### EXTRAIT DU TEXTE

Le Tao te king dit: "Le Tao engendre le Un, le Un engendre le Deux, le Deux engendre le Trois et le Trois engendre toutes les choses."
L’ordre du monde que les pythagoriciens ont symbolisé par celui des nombres de la Tétraktys est fondé sur une triade métaphysique représentée de différentes manières par toutes les philosophies et traditions antiques.
LE UN est l’Unité cosmique
Dans la haute Antiquité des troisième et deuxième millénaires av.J.-C. , avant que les Hébreux ne créent le monothéisme en monopolisant leur dieu (VIIe siècle av.J.-C.), la conception de l'univers était moniste: le monde est l'émanation d'une Origine spirituelle secrète appelée Tao en Chine, Amon, le "caché" en Égypte et Ahura Mazda, la "Divine sagesse", par Zarathoustre en Perse.
L'Univers est unique et il n'existe qu'un seul ordre cosmique. De ce point de vue il n'y a pas de divergence entre la Science et la Tradition. La différence vient de l'approche. La Science cherche l'unité par la différenciation analytique du réel et aboutit à l'insignifiance de l'infiniment petit, y cherchant la "particule de dieu". La Tradition cherche l'unité par l'intégration, remontant de la perception du phénomène à l’origine secrète de la connaissance, au Tao que Wilhelm a traduit par le SENS. La Tradition ne fait pas la distinction entre le réel et la connaissance, tous deux émanant de la même origine selon les mêmes lois.
L’origine secrète du monde est indéfinissable comme le zéro et l'infini. Ce n’est pas un dieu créateur anthropomorphe qui parle à son peuple. Les religions issues de la spiritualité antique sont monistes. La divine lumière est indéfinissable. Le cardinal Nicolas de Cusa, légat du pape en mission à Byzance, a eu pendant le voyage de retour une vision de l’origine divine qu’il a exprimée par la "coïncidence des opposés" et par une définition de dieu par négations (théologie apophatique) qui n’a plus rien de commun avec le monothéisme.
"Plus absolu que la vérité est le concept qui rejette les deux opposés aussi bien disjonctivement que conjonctivement. A la question 'si dieu existe', on ne pourra donc pas répondre autrement qu'en répétant à l'infini qu'il est ni existant ni non existant et aussi qu'il est à la fois existant et non-existant. Ceci est la réponse la plus élevée, la plus simple, la plus absolue et la plus appropriée à toute question concernant cet Être Premier, très simple et ineffable."
On peut comprendre cette définition comme celle de possibilités indéfinies dans le sens étymologique du mot "toute-puissance".

######
### LISTE DES ENREGISTREMENTS

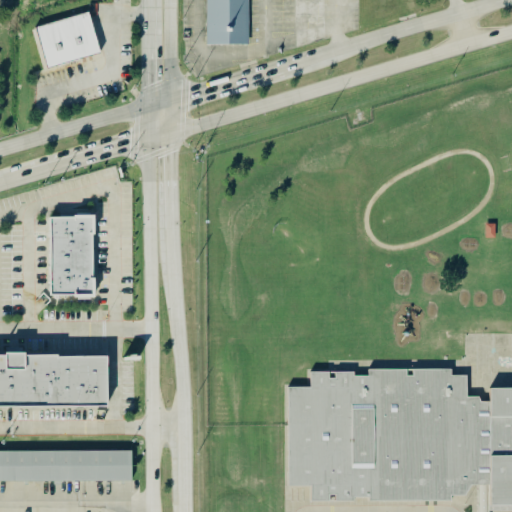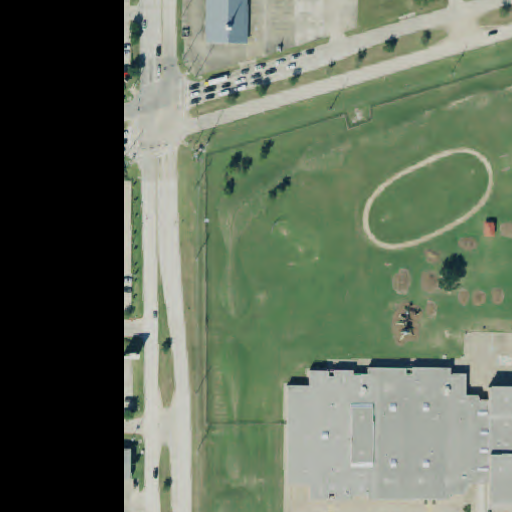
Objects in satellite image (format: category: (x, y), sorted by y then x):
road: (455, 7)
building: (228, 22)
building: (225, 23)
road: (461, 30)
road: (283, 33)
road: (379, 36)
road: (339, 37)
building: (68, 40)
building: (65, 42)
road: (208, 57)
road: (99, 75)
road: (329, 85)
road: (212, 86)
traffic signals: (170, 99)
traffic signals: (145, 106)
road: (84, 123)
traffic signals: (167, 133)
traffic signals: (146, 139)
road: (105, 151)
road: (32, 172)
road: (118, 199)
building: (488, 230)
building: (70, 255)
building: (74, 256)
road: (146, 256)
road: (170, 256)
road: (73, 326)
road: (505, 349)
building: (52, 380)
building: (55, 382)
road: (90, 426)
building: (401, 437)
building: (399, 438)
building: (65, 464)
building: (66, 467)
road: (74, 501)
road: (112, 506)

######
### LISTE DES ENREGISTREMENTS

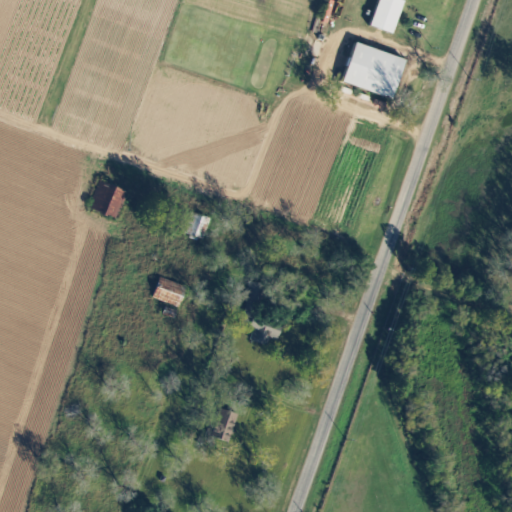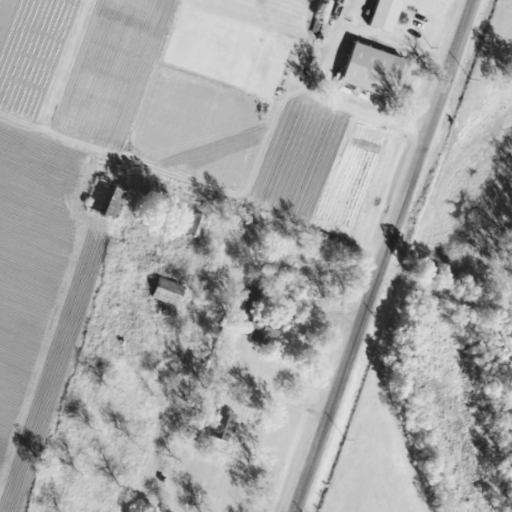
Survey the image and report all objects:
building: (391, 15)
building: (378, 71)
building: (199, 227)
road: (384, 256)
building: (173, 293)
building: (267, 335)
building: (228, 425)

######
### LISTE DES ENREGISTREMENTS

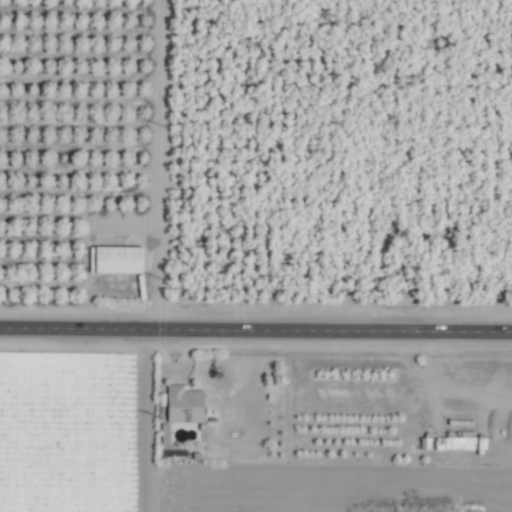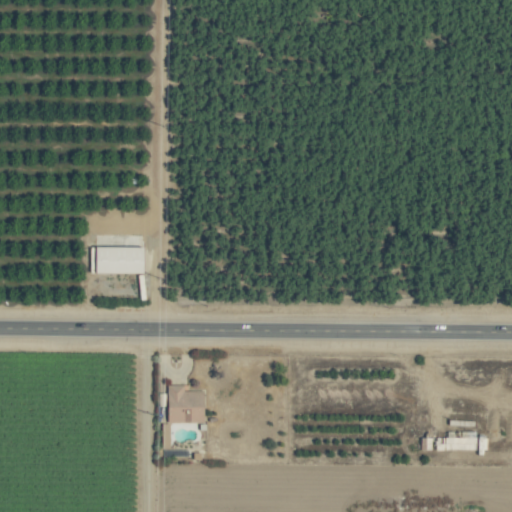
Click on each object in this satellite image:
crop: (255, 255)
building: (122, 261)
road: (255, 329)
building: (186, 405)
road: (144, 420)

######

- CONSIGNE -
Selon le texte sur le Tao et la Tétraktys, par quel mot Wilhelm a-t-il traduit « Tao » ?

- RÉSULTAT OBTENU -
Wilhelm a traduit « Tao » par « le SENS ».